=== Given exercise 1 ===
Express the stretch of entries from their first line through the line containing "building: (234, 318)" as a JSON list of strings, one string per line, with blank lines left out.

=======

While the preprocessing and post-processing of point-cloud data can be quite distinct from the analogous image tasks, the same (or very similar) evaluation and visualization techniques apply.

## Setup

If you haven’t already, install FiftyOne:

In [1]:
# !pip install fiftyone

In this tutorial, we’ll use a Complex-YOLO model in the [FiftyOne Model Zoo](https://voxel51.com/docs/fiftyone/user_guide/model_zoo/index.html). This model is implemented in PyTorch, and to use it, you’ll need to have `torch` and `torchvision` installed.

In [7]:
# !pip install torch torchvision
# !pip install open3d

Now we import all of the packages we will be using:

In [1]:
import math

import numpy as np
import cv2
import torch
import open3d as o3d

import fiftyone as fo
import fiftyone.zoo as foz
from fiftyone import ViewField as F

import eta.core.utils as etau
import fiftyone.utils.kitti as fouk
import fiftyone.utils.utils3d as fou3d
import fiftyone.utils.complex_yolo as foucy

The data we will be working with is the [KITTI Multiview dataset](https://www.cvlibs.net/datasets/kitti/eval_object.php?obj_benchmark=3d), which is conveniently available for download via the [FiftyOne Dataset Zoo](https://voxel51.com/docs/fiftyone/user_guide/dataset_zoo/index.html).

=======

=== Given exercise 2 ===
Rewrite the stretch of the FiftyOne setup excerpt from "While the preprocessing" through "visualization techniques apply.", renaming "point-cloud" to "LiDAR".

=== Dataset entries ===
=======

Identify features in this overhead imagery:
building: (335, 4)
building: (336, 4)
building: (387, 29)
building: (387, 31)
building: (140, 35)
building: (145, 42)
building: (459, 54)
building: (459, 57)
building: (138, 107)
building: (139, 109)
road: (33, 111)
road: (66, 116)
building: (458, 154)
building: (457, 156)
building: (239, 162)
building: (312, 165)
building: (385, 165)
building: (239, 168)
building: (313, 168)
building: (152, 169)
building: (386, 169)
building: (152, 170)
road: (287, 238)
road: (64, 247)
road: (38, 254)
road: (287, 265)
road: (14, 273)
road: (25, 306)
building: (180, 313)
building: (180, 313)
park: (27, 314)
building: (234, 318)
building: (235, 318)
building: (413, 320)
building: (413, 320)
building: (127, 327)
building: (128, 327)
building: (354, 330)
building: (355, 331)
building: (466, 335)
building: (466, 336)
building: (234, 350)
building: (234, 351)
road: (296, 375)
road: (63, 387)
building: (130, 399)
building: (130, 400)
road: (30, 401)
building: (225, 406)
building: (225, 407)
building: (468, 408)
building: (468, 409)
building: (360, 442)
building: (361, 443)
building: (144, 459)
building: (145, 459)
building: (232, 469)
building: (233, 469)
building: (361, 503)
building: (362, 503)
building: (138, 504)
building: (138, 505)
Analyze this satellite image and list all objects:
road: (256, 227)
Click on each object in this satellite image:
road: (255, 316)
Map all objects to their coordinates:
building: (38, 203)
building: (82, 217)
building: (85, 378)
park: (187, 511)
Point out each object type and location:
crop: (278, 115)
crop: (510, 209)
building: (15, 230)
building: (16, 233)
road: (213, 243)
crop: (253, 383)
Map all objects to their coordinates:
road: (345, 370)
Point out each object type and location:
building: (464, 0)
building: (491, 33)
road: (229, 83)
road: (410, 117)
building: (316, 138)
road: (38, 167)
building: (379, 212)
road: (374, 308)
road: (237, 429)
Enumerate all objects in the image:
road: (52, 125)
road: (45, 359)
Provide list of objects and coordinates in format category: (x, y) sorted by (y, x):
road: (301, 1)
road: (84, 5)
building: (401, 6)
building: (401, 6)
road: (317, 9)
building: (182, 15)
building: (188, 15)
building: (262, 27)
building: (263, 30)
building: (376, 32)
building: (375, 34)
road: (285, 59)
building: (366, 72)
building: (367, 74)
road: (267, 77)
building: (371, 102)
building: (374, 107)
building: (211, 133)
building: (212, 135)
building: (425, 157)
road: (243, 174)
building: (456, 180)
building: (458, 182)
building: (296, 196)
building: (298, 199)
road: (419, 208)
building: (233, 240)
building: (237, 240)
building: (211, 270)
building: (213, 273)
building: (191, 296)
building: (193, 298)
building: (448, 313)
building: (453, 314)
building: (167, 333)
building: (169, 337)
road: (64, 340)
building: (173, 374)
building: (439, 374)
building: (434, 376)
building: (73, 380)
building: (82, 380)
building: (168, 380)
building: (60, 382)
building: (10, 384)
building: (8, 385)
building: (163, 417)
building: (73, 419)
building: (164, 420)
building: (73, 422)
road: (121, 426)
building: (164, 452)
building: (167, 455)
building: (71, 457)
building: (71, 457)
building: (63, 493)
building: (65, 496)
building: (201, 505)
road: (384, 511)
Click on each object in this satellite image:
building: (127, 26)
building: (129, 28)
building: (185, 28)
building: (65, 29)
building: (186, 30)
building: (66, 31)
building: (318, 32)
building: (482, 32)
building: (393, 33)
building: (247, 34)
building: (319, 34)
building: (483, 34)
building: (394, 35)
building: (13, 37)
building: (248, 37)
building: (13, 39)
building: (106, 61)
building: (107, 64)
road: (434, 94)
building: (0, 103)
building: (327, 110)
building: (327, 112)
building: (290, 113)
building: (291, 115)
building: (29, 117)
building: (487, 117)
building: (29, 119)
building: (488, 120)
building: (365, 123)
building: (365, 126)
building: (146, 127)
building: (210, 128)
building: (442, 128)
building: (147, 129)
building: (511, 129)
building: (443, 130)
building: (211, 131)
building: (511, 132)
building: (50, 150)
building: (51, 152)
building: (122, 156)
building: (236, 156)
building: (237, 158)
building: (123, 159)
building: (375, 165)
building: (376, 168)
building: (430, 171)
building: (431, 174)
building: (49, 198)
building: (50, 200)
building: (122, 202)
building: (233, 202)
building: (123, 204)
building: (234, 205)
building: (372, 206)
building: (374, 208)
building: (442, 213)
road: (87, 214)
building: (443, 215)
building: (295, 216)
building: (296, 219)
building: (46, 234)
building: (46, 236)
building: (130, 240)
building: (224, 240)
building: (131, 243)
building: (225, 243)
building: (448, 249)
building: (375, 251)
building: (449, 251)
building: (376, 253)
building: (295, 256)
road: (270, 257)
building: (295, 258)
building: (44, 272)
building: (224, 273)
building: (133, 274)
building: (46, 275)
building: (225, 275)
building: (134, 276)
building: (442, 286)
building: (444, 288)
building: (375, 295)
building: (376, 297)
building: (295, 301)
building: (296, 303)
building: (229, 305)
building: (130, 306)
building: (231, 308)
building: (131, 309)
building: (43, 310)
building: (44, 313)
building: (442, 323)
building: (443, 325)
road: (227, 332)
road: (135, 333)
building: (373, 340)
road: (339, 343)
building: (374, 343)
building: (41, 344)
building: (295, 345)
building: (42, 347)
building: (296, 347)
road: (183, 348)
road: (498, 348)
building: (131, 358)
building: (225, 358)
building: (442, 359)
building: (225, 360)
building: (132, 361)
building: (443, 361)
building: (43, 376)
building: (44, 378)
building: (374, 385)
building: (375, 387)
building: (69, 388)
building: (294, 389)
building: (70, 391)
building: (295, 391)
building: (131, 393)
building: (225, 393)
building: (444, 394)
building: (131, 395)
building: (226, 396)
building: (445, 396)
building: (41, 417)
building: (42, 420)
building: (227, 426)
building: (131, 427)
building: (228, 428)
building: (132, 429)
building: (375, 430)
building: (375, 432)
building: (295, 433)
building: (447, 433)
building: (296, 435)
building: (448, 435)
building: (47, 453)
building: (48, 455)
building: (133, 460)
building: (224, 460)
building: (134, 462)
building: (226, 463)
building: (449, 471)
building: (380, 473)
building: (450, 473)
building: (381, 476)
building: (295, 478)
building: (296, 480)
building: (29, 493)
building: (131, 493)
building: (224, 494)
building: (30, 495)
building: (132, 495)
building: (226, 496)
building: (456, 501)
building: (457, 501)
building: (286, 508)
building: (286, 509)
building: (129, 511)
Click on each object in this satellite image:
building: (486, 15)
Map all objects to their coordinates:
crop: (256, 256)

=======

=== Written solution 1 ===
[
  "Identify features in this overhead imagery:",
  "building: (335, 4)",
  "building: (336, 4)",
  "building: (387, 29)",
  "building: (387, 31)",
  "building: (140, 35)",
  "building: (145, 42)",
  "building: (459, 54)",
  "building: (459, 57)",
  "building: (138, 107)",
  "building: (139, 109)",
  "road: (33, 111)",
  "road: (66, 116)",
  "building: (458, 154)",
  "building: (457, 156)",
  "building: (239, 162)",
  "building: (312, 165)",
  "building: (385, 165)",
  "building: (239, 168)",
  "building: (313, 168)",
  "building: (152, 169)",
  "building: (386, 169)",
  "building: (152, 170)",
  "road: (287, 238)",
  "road: (64, 247)",
  "road: (38, 254)",
  "road: (287, 265)",
  "road: (14, 273)",
  "road: (25, 306)",
  "building: (180, 313)",
  "building: (180, 313)",
  "park: (27, 314)",
  "building: (234, 318)"
]

=== Written solution 2 ===
While the preprocessing and post-processing of LiDAR data can be quite distinct from the analogous image tasks, the same (or very similar) evaluation and visualization techniques apply.